Iran’s Boiling Point, About to Get Worse

By: Denise Simon | Founders Code

For 6 days in a row, demonstrators against the Iran regime are demanding regime change. There is hardly any gas for 6,000 bus drivers in Tehran. There are curfews and people are being shot while others are being arrested. The country currency, the rial, has continued to plunge in value and food is being rationed.

After passing a 90-day mark on Aug. 6, the following sanctions will snap back on Iran, according to the Treasury Department:

  • Sanctions on Iran buying or acquiring U.S. dollars
  • Sanctions on Iran trading gold and other precious metals
  • Sanctions on Iran’s sale, supply or trade of metals such as aluminum and steel, as well as graphite, coal and certain software for “integrating industrial processes”
  • Sanctions on “significant” sales or purchases of Iranian rials, or the maintenance of significant funds or accounts outside the country using Iranian rials
  • Sanctions on issuing Iranian debt
  • Iranian auto sanctions

The U.S. will also revoke certain permissions, granted to Iran under the deal, on Aug. 6. These include halting Iran’s ability to export its carpets and foods into the U.S., as well as ending certain licensing-related transactions.

At the end of the 180-day interval on Nov. 4, another set of sanctions will once again be clamped down on Iran:

  • Sanctions on Iran’s ports, as well as the country’s shipping and shipping sectors
  • Sanctions on buying petroleum and petrochemical products with a number of Iranian oil companies
  • Sanctions on foreign financial institutions transacting with the Central Bank of Iran and other Iranian financial institutions
  • Sanctions on the provision of certain financial messaging services to Iran’s central bank and other Iranian financial institutions
  • Sanctions on the provision of underwriting services, insurance, or reinsurance
  • Sanctions on Iran’s energy sector

The following day, on Nov. 5, the Trump administration will disallow U.S.-owned foreign entities from being allowed to engage in certain transactions with Iran. Sanctions on certain Iranian individuals will also be re-imposed on Nov. 5.

Read the Treasury’s full guide to the re-imposition of Iran nuclear deal sanctions here.

Meanwhile:

LONDON/ANKARA(Reuters) – An English court has cleared the way to consider whether it will allow the families of some of those killed in the Sept. 11, 2001 attacks on the United States to make a claim on Iranian assets in Britain.

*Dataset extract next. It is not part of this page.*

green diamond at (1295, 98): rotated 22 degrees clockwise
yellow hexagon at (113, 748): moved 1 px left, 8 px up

The relatives want the English High Court to enforce a 2012 decision by a U.S. court which found there was evidence to show that Iran provided “material support and resources to al Qaeda for acts of terrorism”. The militant group carried out the attacks.

The New York court awarded the plaintiffs damages of over $7 billion. Iran denies any links to Al Qaeda or any involvement in the 9/11 attacks.

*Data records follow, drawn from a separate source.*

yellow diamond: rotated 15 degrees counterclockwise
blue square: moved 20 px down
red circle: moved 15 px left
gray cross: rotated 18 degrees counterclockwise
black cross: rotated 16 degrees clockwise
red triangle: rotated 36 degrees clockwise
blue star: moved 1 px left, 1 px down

If the English court agrees to enforce the ruling, it could clear the way for assets in England and Wales to be frozen or seized. Iranian assets in England include a central London building and funds held by two subsidiaries of state-owned banks. This could add to Tehran’s troubles as it tries to stave off a financial crisis.

The June 8 ruling by a judge after a hearing in the English High Court removed an obstacle that was holding up the process.

The law requires the UK’s Foreign Office (FCO) to formally serve the legal papers to Iran’s Ministry of Foreign Affairs (MFA) before the enforcement proceedings can begin. A British official said it was routinely difficult to deliver papers to the MFA, according to FCO correspondence seen by Reuters. An FCO official declined to comment.

The judge ruled it was sufficient to try to notify them through other communication such as email or post.

That decision has unblocked the process. The plaintiffs will now ask a judge at the High Court in the next few months to consider whether the New York ruling can be entered as a judgment in English law, said their lawyer Natasha Harrison, a partner at the London office of Boies Schiller Flexner. The judgment could then be enforced, she said. This would mean assets could be frozen or seized.

An Iranian official said: “Iran will take all the necessary measures to stop it.”

An Iranian foreign ministry official said the June ruling was “fabricated” and “politically motivated”.